Unfortunately, plant disease is not the only enemy. Insect pests must be kept under control by vigilant hands-on intervention... Disrupt their lifecycle before they digest your roses. Spring Mornings are the moment. Colonies of aphis can be easily dispatched with a strong stream of water from the garden hose. An organically managed garden should be teeming with beneficial insect predators. Take care of your Lady Bugs and Praying Mantids, and they will take care of your roses. Encourage birds to view your garden as a safe haven. Be aware that even 'natural' plant-based insecticides may spoil a garden's ecological balance. Use sparingly, if at all. Instead, make a meditative habit of visiting and grooming your roses. Especially when young, they're depending on you.
" You would think it a pleasant magic if you could flush your flowers into brighter bloom by a kind look upon them: nay, more if your look had the power not only to cheer - but to guard."
- Vita Sackville-West (1892-1962)
Design your rose garden wisely. Research the historical categories and get a sense of their individual characters; there is a wealth of information and opinion to be considered. Understand the rose's immense range of qualities - natural vigor and ease of cultivation do vary dramatically. A gardener's quest for untroubled beauty begins with astute choices regarding which - and how many - roses to grow. Even one rose bush will offer loveliness and fragrance, serving as a lodestar for rejuvenation through the passage of seasons.
"Dawn comes, the wind falls. From yesterday's rain in the shade, a new perfume is born: or is it I who am once again going to discover the world and apply new senses to it?"
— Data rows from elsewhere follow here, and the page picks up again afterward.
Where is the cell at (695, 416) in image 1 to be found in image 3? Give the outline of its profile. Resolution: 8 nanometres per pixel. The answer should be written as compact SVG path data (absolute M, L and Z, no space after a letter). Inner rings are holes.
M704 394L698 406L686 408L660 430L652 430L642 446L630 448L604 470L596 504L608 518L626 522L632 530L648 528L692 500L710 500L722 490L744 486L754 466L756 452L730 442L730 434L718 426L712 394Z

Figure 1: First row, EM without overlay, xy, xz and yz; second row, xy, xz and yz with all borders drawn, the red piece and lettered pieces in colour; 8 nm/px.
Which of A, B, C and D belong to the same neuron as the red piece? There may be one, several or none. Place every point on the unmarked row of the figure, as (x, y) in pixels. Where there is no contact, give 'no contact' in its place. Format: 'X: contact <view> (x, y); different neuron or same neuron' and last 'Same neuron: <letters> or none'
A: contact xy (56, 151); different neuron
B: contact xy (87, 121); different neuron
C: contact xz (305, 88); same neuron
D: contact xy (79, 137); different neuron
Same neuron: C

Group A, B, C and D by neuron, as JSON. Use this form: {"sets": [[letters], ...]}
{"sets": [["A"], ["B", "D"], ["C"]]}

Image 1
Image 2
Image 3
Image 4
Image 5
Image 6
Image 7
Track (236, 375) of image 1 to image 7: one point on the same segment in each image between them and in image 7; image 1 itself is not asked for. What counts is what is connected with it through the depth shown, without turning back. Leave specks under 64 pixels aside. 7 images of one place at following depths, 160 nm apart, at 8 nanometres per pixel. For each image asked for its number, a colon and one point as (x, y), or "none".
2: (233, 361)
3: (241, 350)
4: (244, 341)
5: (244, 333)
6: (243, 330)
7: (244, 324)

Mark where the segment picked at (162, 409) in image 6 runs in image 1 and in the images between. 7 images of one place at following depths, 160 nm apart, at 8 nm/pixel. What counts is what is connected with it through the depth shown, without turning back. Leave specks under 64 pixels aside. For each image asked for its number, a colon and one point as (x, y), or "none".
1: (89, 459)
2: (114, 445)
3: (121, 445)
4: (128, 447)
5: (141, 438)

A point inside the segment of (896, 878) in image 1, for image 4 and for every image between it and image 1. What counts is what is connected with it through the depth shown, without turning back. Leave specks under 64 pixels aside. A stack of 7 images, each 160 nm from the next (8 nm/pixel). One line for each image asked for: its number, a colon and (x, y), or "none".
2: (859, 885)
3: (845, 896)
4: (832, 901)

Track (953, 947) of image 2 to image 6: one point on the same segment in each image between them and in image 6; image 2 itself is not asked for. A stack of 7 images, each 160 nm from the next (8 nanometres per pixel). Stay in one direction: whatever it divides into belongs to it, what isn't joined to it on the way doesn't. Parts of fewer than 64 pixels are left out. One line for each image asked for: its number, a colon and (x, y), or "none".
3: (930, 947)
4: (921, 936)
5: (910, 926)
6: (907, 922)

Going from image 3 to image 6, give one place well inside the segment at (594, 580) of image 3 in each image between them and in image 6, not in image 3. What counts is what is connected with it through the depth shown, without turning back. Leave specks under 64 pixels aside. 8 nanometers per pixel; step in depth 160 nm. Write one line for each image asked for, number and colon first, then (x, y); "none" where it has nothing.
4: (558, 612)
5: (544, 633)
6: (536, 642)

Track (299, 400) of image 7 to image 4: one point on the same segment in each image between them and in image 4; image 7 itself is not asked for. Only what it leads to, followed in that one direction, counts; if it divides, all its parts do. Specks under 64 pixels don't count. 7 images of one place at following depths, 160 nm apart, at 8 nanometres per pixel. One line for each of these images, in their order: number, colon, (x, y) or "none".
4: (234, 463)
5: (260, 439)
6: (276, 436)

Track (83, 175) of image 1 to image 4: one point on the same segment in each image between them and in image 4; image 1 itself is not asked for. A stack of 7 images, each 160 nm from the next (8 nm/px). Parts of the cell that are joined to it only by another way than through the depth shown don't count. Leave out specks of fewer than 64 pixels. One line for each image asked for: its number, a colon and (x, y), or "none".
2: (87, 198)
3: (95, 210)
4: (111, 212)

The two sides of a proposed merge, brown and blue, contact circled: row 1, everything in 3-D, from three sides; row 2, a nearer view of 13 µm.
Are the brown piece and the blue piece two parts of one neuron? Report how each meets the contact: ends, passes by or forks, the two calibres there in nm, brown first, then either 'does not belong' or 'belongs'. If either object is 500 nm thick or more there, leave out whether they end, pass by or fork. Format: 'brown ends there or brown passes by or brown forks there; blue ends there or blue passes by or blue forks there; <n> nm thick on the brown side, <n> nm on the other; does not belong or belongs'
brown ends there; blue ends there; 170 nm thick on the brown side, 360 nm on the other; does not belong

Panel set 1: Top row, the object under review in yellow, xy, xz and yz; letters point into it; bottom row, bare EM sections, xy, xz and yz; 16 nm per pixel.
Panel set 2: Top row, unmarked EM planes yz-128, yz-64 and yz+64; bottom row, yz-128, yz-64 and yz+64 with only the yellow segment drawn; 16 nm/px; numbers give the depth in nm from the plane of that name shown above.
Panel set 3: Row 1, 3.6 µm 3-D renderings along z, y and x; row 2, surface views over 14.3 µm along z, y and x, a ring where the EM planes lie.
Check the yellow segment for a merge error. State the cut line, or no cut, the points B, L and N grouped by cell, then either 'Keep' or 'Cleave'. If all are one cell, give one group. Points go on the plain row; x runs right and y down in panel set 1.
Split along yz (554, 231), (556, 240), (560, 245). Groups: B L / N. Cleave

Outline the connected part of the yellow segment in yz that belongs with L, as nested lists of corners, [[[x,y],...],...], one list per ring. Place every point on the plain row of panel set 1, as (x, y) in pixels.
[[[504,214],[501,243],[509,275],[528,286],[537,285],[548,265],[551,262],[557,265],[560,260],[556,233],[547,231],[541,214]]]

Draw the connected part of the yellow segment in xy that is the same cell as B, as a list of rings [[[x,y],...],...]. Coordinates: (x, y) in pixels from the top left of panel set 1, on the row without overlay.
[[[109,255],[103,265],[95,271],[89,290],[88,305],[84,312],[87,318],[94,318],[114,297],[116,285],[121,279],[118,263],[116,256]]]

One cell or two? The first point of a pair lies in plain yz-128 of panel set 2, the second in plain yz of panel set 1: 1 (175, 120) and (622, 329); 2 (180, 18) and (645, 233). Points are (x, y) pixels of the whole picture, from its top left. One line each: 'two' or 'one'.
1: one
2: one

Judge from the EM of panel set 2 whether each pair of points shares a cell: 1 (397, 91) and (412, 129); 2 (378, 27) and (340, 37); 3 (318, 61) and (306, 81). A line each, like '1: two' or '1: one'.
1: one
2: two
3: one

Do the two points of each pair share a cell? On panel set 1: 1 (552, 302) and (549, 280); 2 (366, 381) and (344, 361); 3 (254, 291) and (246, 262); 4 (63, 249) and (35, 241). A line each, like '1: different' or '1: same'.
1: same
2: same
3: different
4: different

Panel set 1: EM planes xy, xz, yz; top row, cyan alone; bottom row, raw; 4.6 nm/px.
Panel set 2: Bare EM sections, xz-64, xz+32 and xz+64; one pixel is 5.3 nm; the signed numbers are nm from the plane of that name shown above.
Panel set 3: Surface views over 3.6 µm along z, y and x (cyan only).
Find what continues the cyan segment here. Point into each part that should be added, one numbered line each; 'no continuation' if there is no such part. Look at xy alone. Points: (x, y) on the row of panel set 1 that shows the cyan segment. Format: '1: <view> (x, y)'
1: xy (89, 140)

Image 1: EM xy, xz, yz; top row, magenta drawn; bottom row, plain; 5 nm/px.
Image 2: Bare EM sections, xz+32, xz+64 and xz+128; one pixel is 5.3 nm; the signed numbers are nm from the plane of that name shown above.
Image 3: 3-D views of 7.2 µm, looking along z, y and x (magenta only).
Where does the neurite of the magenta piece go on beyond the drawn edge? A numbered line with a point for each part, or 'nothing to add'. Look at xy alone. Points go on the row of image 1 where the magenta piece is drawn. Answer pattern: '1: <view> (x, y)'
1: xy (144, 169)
Naissance du Jour, Colette (1873-1954)
It is true that the species roses and the oldest rose forms are inherently more durable than their modern successors. Almost all of the old-fashioned types manifest themselves as exuberant natural SHRUBS. While their blooms are spectacular and will grace any home, these old roses excel as ornaments in the landscape. They exhibit a robustness which stems from their origin in wilder and less technological eras: they're all survivors. Most of the real old-timers possess steadfast durability when they are well-sited, -suited, and -settled. Our own garden struggle has shown us just how much stress the classic roses can handle..... Given even modest amounts of time and care, they are absolutely amazing.
As far as GARDENING ATTITUDE goes: let's face it - modern society's toxic effluvium is now found in the fat of Polar bears. Yet, a garden is always meant to be a sanctuary. With organic cultivation, your rose petals and rose hips will be edible - and usable for potpourri, scented waters, perfumed oils, delicious jams and healing teas. Roses are the companion plant par excellence, so let them accompany you purely....
Once upon a time, all roses flourished and flaunted their charms by the grace of nothing more noxious than natural manure.